Sanft gegenüber Bonn
Aber Moskau bleibt in seinen Grundforderungen hart Moskau, im Dezember
Eine schwierige Verhandlungsstrecke mit Klippen, Abgründen und wohl auch manchem Hinterhalt liegt vor den sowjetischen und deutschen Unterhändlern, die am Montag mit ihren Verhandlungen begannen. Niemand kann heute sagen, ob das gemeinsame Ziel, Austausch von Gewaltverzichtserklärungen, erreicht "werden wird. Der Start jedenfalls war „gut und sachlich". Daß Außenminister Gromyko die Verhandlungen in der ersten Sitzung führte, zeigt, daß die Sowjets den Versuch nicht weniger ernst nehmen als die Bundesregierung.

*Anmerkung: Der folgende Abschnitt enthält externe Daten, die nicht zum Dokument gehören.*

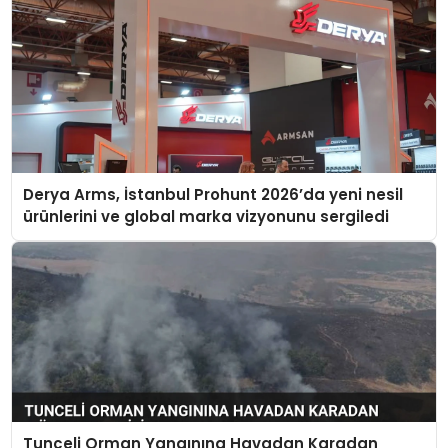
Derya Arms, İstanbul Prohunt 2026’da yeni nesil
ürünlerini ve global marka vizyonunu sergiledi
Tunceli Orman Yangınına Havadan Karadan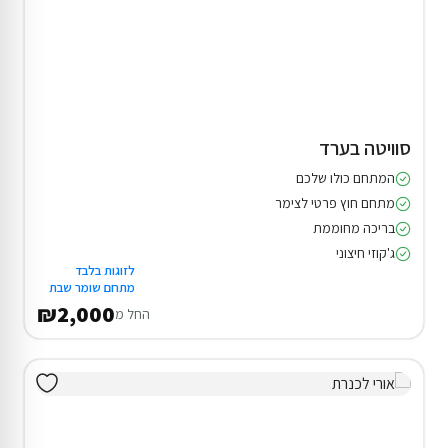
סוויטה בערד
המתחם כולו שלכם
מתחם חוץ פרטי לצימר
בריכה מחוממת
ג'קוזי חיצוני
לזוגות בלבד
מתחם שומר שבת
₪2,000
החל מ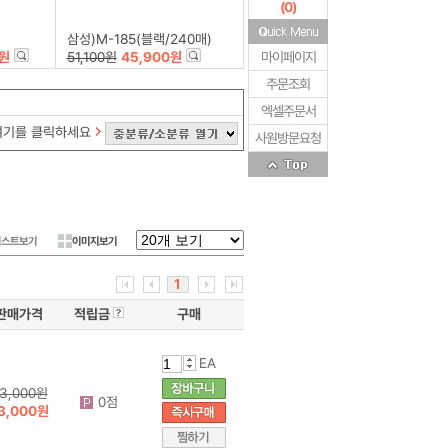
(
0
)
삼성)M-185(블랙/240매)
0원
51,100원
45,900원
마이페이지
주문조회
엑셀주문서
여기를 클릭하세요
사원방문요청
리스트보기
이미지보기
1
판매가격
적립금
구매
EA
3,000원
0점
3,000원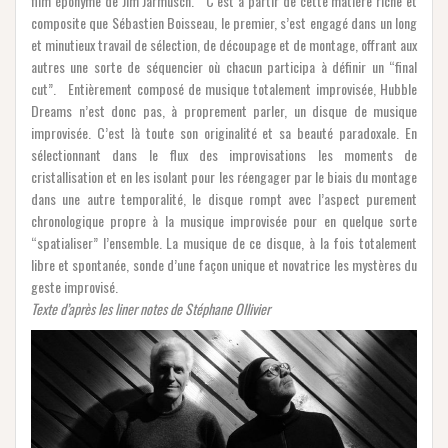
film éponyme de Jim Jarmusch. C’est à partir de cette matière riche et
composite que Sébastien Boisseau, le premier, s’est engagé dans un long
et minutieux travail de sélection, de découpage et de montage, offrant aux
autres une sorte de séquencier où chacun participa à définir un “final
cut”. Entièrement composé de musique totalement improvisée, Hubble
Dreams n’est donc pas, à proprement parler, un disque de musique
improvisée. C’est là toute son originalité et sa beauté paradoxale. En
sélectionnant dans le flux des improvisations les moments de
cristallisation et en les isolant pour les réengager par le biais du montage
dans une autre temporalité, le disque rompt avec l’aspect purement
chronologique propre à la musique improvisée pour en quelque sorte
“spatialiser” l’ensemble. La musique de ce disque, à la fois totalement
libre et spontanée, sonde d’une façon unique et novatrice les mystères du
geste improvisé.
Texte d’après les liner notes de Stéphane Ollivier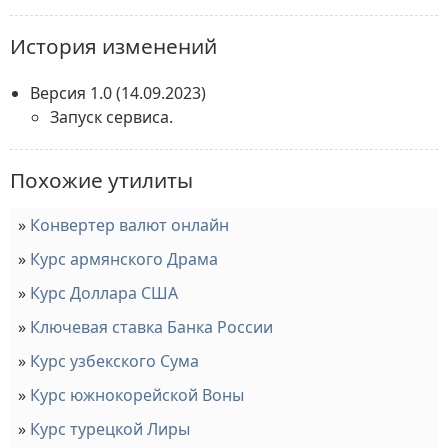
История изменений
Версия 1.0
(14.09.2023)
Запуск сервиса.
Похожие утилиты
Конвертер валют онлайн
Курс армянского Драма
Курс Доллара США
Ключевая ставка Банка России
Курс узбекского Сума
Курс южнокорейской Воны
Курс турецкой Лиры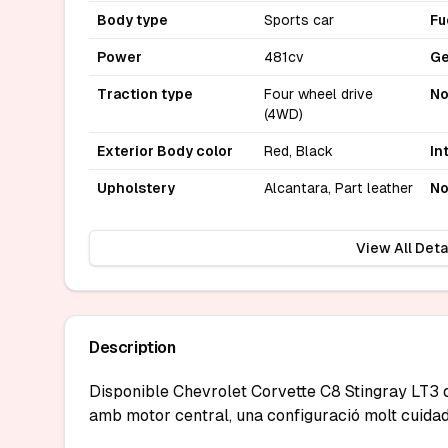
Body type
Sports car
Fu
Power
481cv
Ge
Traction type
Four wheel drive
No
(4WD)
Exterior Body color
Red, Black
In
Upholstery
Alcantara, Part leather
No
View All Deta
Description
Disponible Chevrolet Corvette C8 Stingray LT3 de
amb motor central, una configuració molt cuidada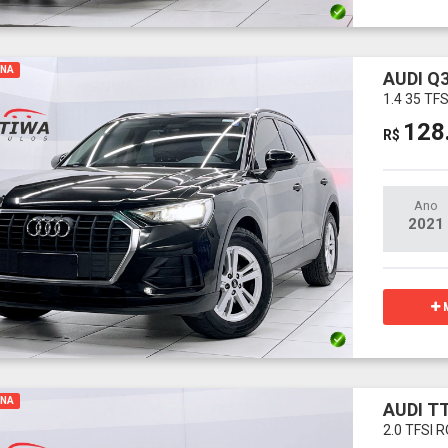
INA
AUDI Q
1.4 35 TF
128
R$
Ano
2021
M
INA
AUDI T
2.0 TFSI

Im Augenblick heißt die Devise in Moskau: Man soll der Regierung Brandt ©ine Startchance geben. So hat es der Vorsitzende der sowjetischen Gewerkschaften, Politbüro Mitglied Scheljepin, gegenüber dem DGB Vorsitzenden Vetter unlängst in Moskau formuliert. Und das scheint auch die Linie zu sein, die sich auf der Gipfelkonferenz der Warschauer Paktstaaten Anfang Dezember durchgesetzt hat. Das bedeutet erstens: Anerkennung dessen, was bei der neuen Bundesregierung als positiv zu würdigen ist — wie zum Beispiel die Unterzeichnung des Atomsperrvertrages. Die Ulbricht Propaganda, die mit blinder "Wut auch nach der Unterzeichnung weiterschoß, mußte hier öffentlich zurückstecken.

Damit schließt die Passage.